In people with fatty liver disease, those with clearly underactive thyroid (TSH > 4.5 mIU/L) do not have a higher risk of advanced liver scarring once other factors like obesity and diabetes are accounted for, unlike those with mildly elevated TSH (2.5–4.5 mIU/L).
Evidence from Studies
No evidence studies found yet.
What Would Prove This
Per GRADE and EBM methodology, here is what ideal scientific evidence would look like to definitively prove or disprove this claim, ordered from strongest to weakest.
A meta-analysis would determine whether the dissociation between SCH and fibrosis (vs. low-normal TSH) is reproducible across studies using consistent definitions.
Systematic review and meta-analysis of studies comparing odds of advanced fibrosis in MAFLD patients with SCH (TSH > 4.5) versus low-normal TSH (2.5–4.5) versus strict-normal TSH (<2.5), adjusting for BMI, diabetes, and hypertension.
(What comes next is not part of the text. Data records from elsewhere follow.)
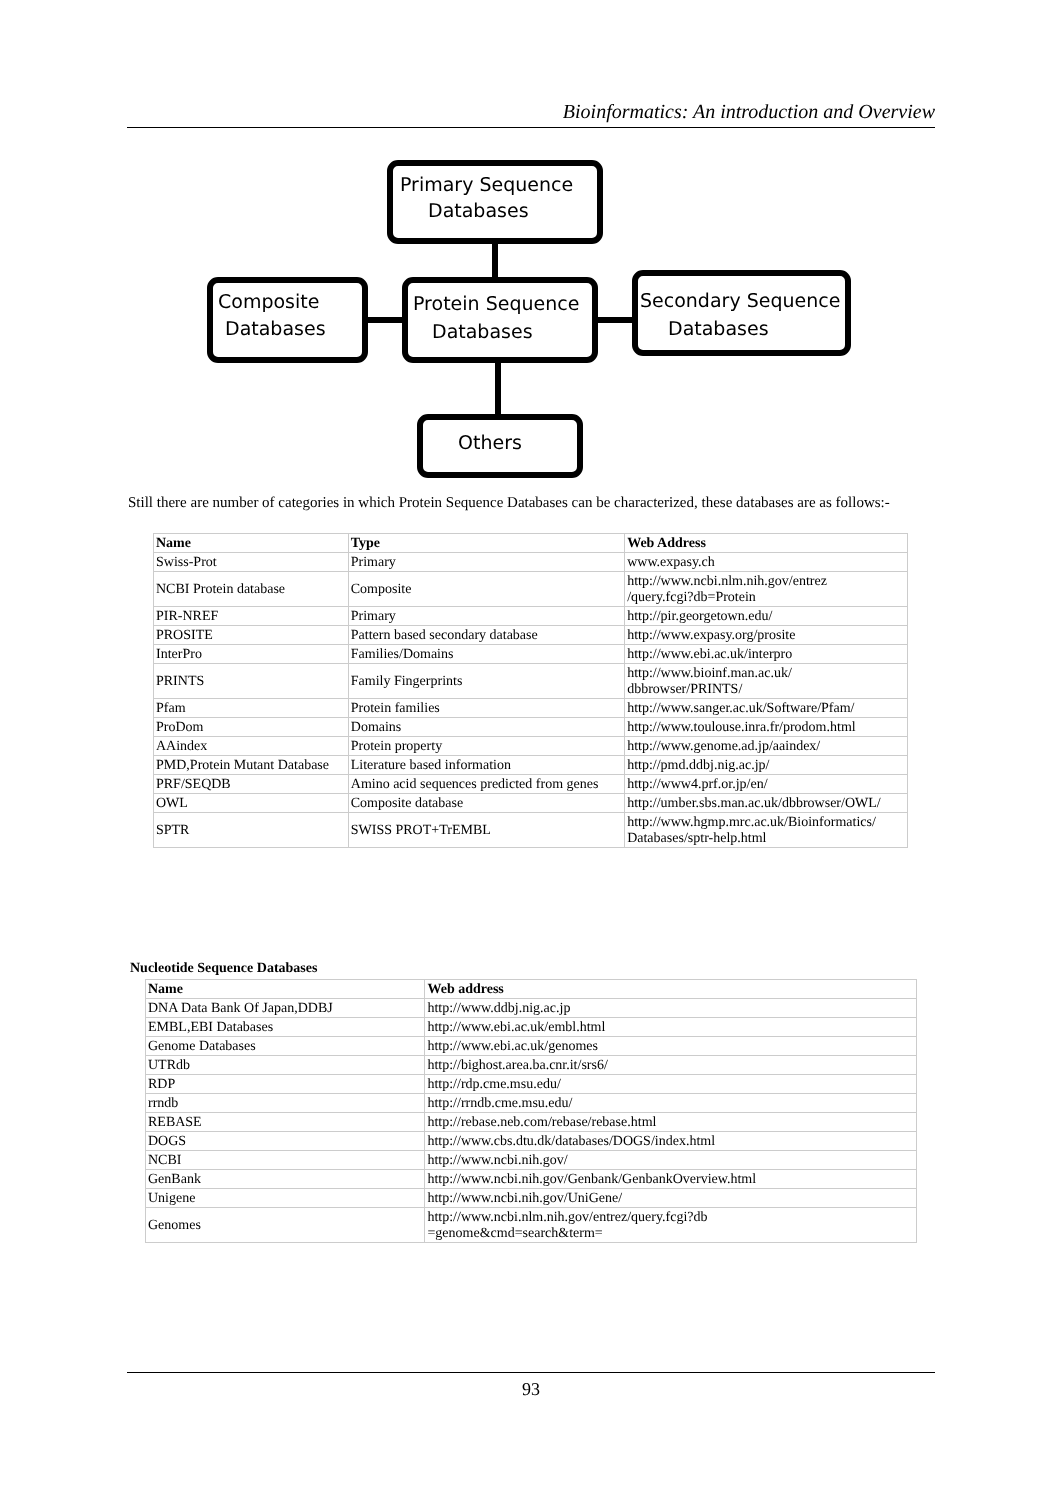Bioinformatics: An introduction and Overview
Primary Sequence
Databases
Composite
Databases
Protein Sequence
Databases
Secondary Sequence
Databases
Others
Still there are number of categories in which Protein Sequence Databases can be characterized, these databases are as follows:-
| Name | Type | Web Address |
| --- | --- | --- |
| Swiss-Prot | Primary | www.expasy.ch |
| NCBI Protein database | Composite | http://www.ncbi.nlm.nih.gov/entrez /query.fcgi?db=Protein |
| PIR-NREF | Primary | http://pir.georgetown.edu/ |
| PROSITE | Pattern based secondary database | http://www.expasy.org/prosite |
| InterPro | Families/Domains | http://www.ebi.ac.uk/interpro |
| PRINTS | Family Fingerprints | http://www.bioinf.man.ac.uk/ dbbrowser/PRINTS/ |
| Pfam | Protein families | http://www.sanger.ac.uk/Software/Pfam/ |
| ProDom | Domains | http://www.toulouse.inra.fr/prodom.html |
| AAindex | Protein property | http://www.genome.ad.jp/aaindex/ |
| PMD,Protein Mutant Database | Literature based information | http://pmd.ddbj.nig.ac.jp/ |
| PRF/SEQDB | Amino acid sequences predicted from genes | http://www4.prf.or.jp/en/ |
| OWL | Composite database | http://umber.sbs.man.ac.uk/dbbrowser/OWL/ |
| SPTR | SWISS PROT+TrEMBL | http://www.hgmp.mrc.ac.uk/Bioinformatics/ Databases/sptr-help.html |
Nucleotide Sequence Databases
| Name | Web address |
| --- | --- |
| DNA Data Bank Of Japan,DDBJ | http://www.ddbj.nig.ac.jp |
| EMBL,EBI Databases | http://www.ebi.ac.uk/embl.html |
| Genome Databases | http://www.ebi.ac.uk/genomes |
| UTRdb | http://bighost.area.ba.cnr.it/srs6/ |
| RDP | http://rdp.cme.msu.edu/ |
| rrndb | http://rrndb.cme.msu.edu/ |
| REBASE | http://rebase.neb.com/rebase/rebase.html |
| DOGS | http://www.cbs.dtu.dk/databases/DOGS/index.html |
| NCBI | http://www.ncbi.nih.gov/ |
| GenBank | http://www.ncbi.nih.gov/Genbank/GenbankOverview.html |
| Unigene | http://www.ncbi.nih.gov/UniGene/ |
| Genomes | http://www.ncbi.nlm.nih.gov/entrez/query.fcgi?db =genome&cmd=search&term= |
93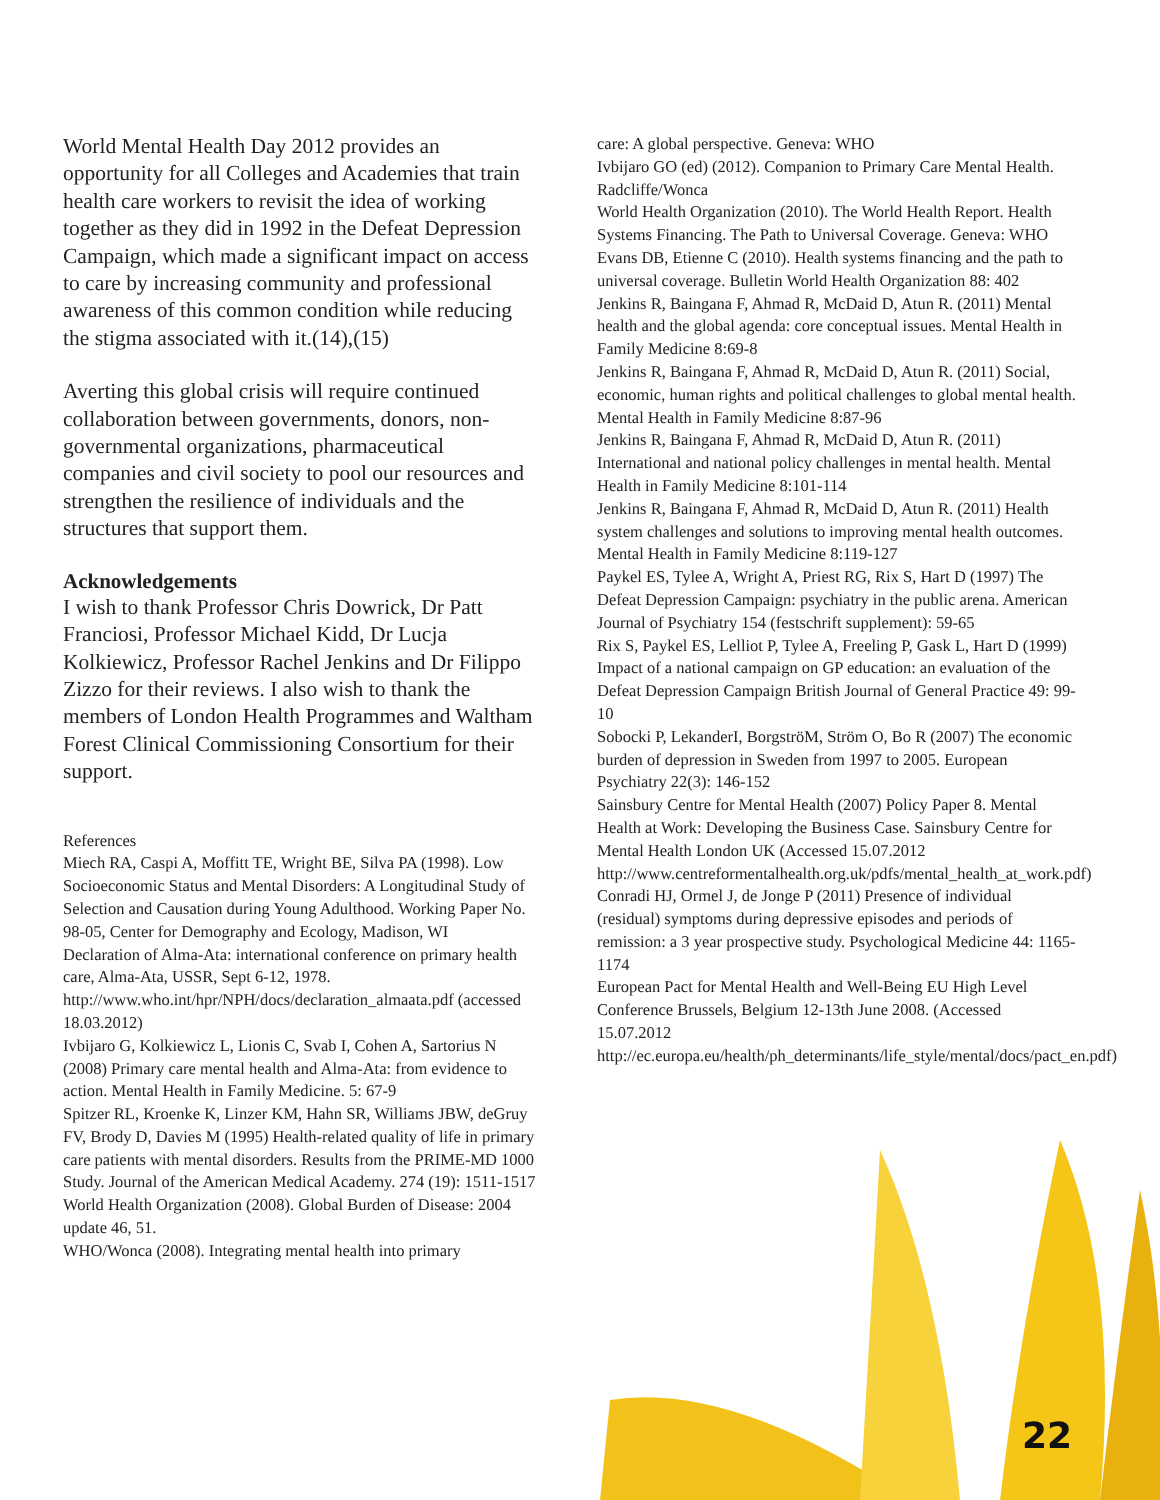World Mental Health Day 2012 provides an opportunity for all Colleges and Academies that train health care workers to revisit the idea of working together as they did in 1992 in the Defeat Depression Campaign, which made a significant impact on access to care by increasing community and professional awareness of this common condition while reducing the stigma associated with it.(14),(15)
Averting this global crisis will require continued collaboration between governments, donors, non-governmental organizations, pharmaceutical companies and civil society to pool our resources and strengthen the resilience of individuals and the structures that support them.
Acknowledgements
I wish to thank Professor Chris Dowrick, Dr Patt Franciosi, Professor Michael Kidd, Dr Lucja Kolkiewicz, Professor Rachel Jenkins and Dr Filippo Zizzo for their reviews. I also wish to thank the members of London Health Programmes and Waltham Forest Clinical Commissioning Consortium for their support.
References
Miech RA, Caspi A, Moffitt TE, Wright BE, Silva PA (1998). Low Socioeconomic Status and Mental Disorders: A Longitudinal Study of Selection and Causation during Young Adulthood. Working Paper No. 98-05, Center for Demography and Ecology, Madison, WI
Declaration of Alma-Ata: international conference on primary health care, Alma-Ata, USSR, Sept 6-12, 1978. http://www.who.int/hpr/NPH/docs/declaration_almaata.pdf (accessed 18.03.2012)
Ivbijaro G, Kolkiewicz L, Lionis C, Svab I, Cohen A, Sartorius N (2008) Primary care mental health and Alma-Ata: from evidence to action. Mental Health in Family Medicine. 5: 67-9
Spitzer RL, Kroenke K, Linzer KM, Hahn SR, Williams JBW, deGruy FV, Brody D, Davies M (1995) Health-related quality of life in primary care patients with mental disorders. Results from the PRIME-MD 1000 Study. Journal of the American Medical Academy. 274 (19): 1511-1517
World Health Organization (2008). Global Burden of Disease: 2004 update 46, 51.
WHO/Wonca (2008). Integrating mental health into primary
care: A global perspective. Geneva: WHO
Ivbijaro GO (ed) (2012). Companion to Primary Care Mental Health. Radcliffe/Wonca
World Health Organization (2010). The World Health Report. Health Systems Financing. The Path to Universal Coverage. Geneva: WHO
Evans DB, Etienne C (2010). Health systems financing and the path to universal coverage. Bulletin World Health Organization 88: 402
Jenkins R, Baingana F, Ahmad R, McDaid D, Atun R. (2011) Mental health and the global agenda: core conceptual issues. Mental Health in Family Medicine 8:69-8
Jenkins R, Baingana F, Ahmad R, McDaid D, Atun R. (2011) Social, economic, human rights and political challenges to global mental health. Mental Health in Family Medicine 8:87-96
Jenkins R, Baingana F, Ahmad R, McDaid D, Atun R. (2011) International and national policy challenges in mental health. Mental Health in Family Medicine 8:101-114
Jenkins R, Baingana F, Ahmad R, McDaid D, Atun R. (2011) Health system challenges and solutions to improving mental health outcomes. Mental Health in Family Medicine 8:119-127
Paykel ES, Tylee A, Wright A, Priest RG, Rix S, Hart D (1997) The Defeat Depression Campaign: psychiatry in the public arena. American Journal of Psychiatry 154 (festschrift supplement): 59-65
Rix S, Paykel ES, Lelliot P, Tylee A, Freeling P, Gask L, Hart D (1999) Impact of a national campaign on GP education: an evaluation of the Defeat Depression Campaign British Journal of General Practice 49: 99-10
Sobocki P, LekanderI, BorgströM, Ström O, Bo R (2007) The economic burden of depression in Sweden from 1997 to 2005. European Psychiatry 22(3): 146-152
Sainsbury Centre for Mental Health (2007) Policy Paper 8. Mental Health at Work: Developing the Business Case. Sainsbury Centre for Mental Health London UK (Accessed 15.07.2012 http://www.centreformentalhealth.org.uk/pdfs/mental_health_at_work.pdf)
Conradi HJ, Ormel J, de Jonge P (2011) Presence of individual (residual) symptoms during depressive episodes and periods of remission: a 3 year prospective study. Psychological Medicine 44: 1165-1174
European Pact for Mental Health and Well-Being EU High Level Conference Brussels, Belgium 12-13th June 2008. (Accessed 15.07.2012 http://ec.europa.eu/health/ph_determinants/life_style/mental/docs/pact_en.pdf)
22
An RCT would test whether treating SCH in MAFLD patients reduces fibrosis, to determine if the lack of association reflects true biological irrelevance.
Double-blind RCT of 200 MAFLD patients with SCH (TSH > 4.5, FT4 normal) randomized to levothyroxine (target TSH 1.5–2.5) vs. placebo for 3 years, with primary outcome change in MRE-measured liver stiffness.
A prospective cohort would determine whether SCH predicts fibrosis progression independently of low-normal TSH over time.
Prospective cohort of 3,000 MAFLD patients with baseline TSH stratified into <2.5, 2.5–4.5, >4.5 mIU/L, followed for 5 years with annual FIB-4/NFS, analyzing whether SCH independently predicts progression after adjusting for low-normal TSH.
A case-control study would compare prevalence of SCH between MAFLD patients with and without advanced fibrosis, controlling for low-normal TSH.
Case-control study of 600 MAFLD patients: 300 with biopsy-proven F3-F4 fibrosis and 300 with F0-F1, matched for age, sex, BMI, diabetes, and TSH category, comparing prevalence of SCH (TSH > 4.5) between groups.
A cross-sectional study can only show whether SCH and fibrosis coexist at a single time point, as done in this study.
Cross-sectional analysis of 10,000 MAFLD patients with TSH and FIB-4/NFS measured simultaneously, comparing prevalence of advanced fibrosis across TSH categories.